26. Michael Dooijes, head of strategy & innovation, Rabobank/CEO, MyOrder
Michael Dooijes is too cool to be a banker, even though he works at Rabobank in the Netherlands, so he also took on the role of CEO in MyOrder, a restaurant-ordering app. Dooijes spends much of his time explaining to bankers in boardrooms what is actually happening in their industry. MyOrder has some major plans in the works, but Dooijes would use his ninja powers to stop us if we tried to tell you.

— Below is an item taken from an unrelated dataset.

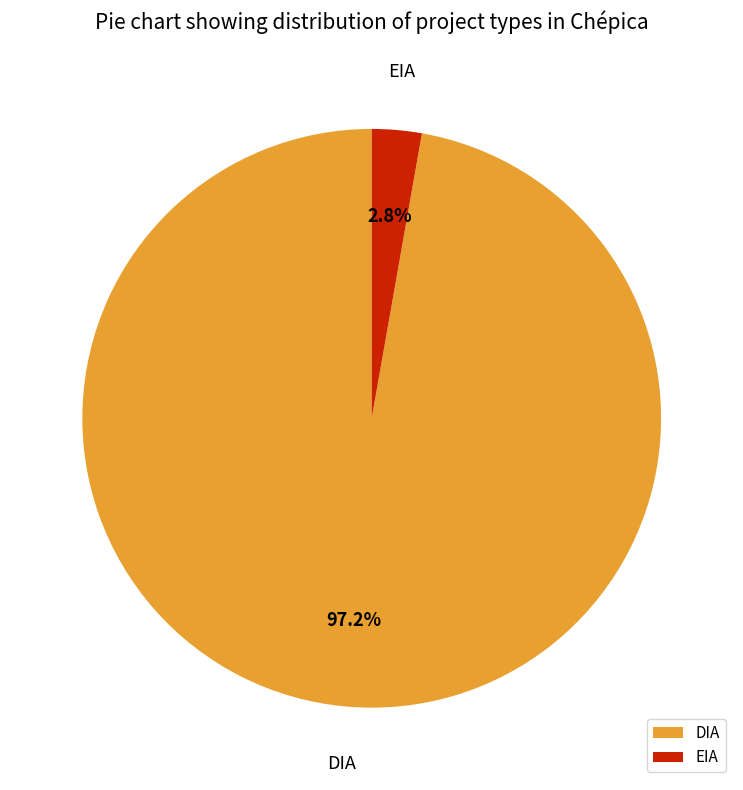

What percentage is the DIA slice, to the nearest percent?

97%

27. Matt Wilcox, senior vice president, marketing strategy and innovation at Fiserv
Matt Wilcox went over to “the dark side,” – leaving a bank to work with a vendor — but as with Anakin Skywalker, that only increased his power. Wilcox was known as an innovator during his years at Zions Bank in Salt Lake City, and now at Fiserv, he has the opportunity to expand an innovation agenda across many banks. When we are able to catch up with him these days, he is usually rushing from one meeting with an innovation ream at a bank to another meeting with another innovation team – and loving every minute of it.
28. Simon Redfern, Open Bank Project
Open Bank Project is based in Berlin and the group has the philosophy than banking should be transaparent – hence the name. Redfern is in talks with several banks outside the U.S. to develp APIs for adding services to the banks’ platforms. The project also has an app store it shares with all the banks it works with. Its first app allows musical tones to be added to a bank account as events take place – a happy tone for a deposit, a sad one for a withdrawal — Redfern is a musician.
29. Amir Tabakovic, head of market development, PostFinance
PostFinance is a Swiss bank that, under Tabakovic’s guidance, seems to have a lot of problems other banks struggle with all figured out. Without making a big deal of it, the bank’s home page includes the option to top up iTunes credit with a user’s PostFInance account. Ok, cool. Tabakovic is also a big wheel at Mobey Forum, a global interbank network promoting advances in mobile banking.
30. Zac Townsend, Standard Treasury
Co-founder of Standard Treasury, Zac Townsend has an accomplished history in startups, also working at Stripe. 2014 has been good to Standard Treasury, which won the InnoTribe Startup Challenge NYC and will be attending Sibos 2014 in Boston this September in search of the overall crown. The Y-Combinator alum focuses on creating API’s for banks that they can easily integrate into existing systems. This man knows his banking APIs.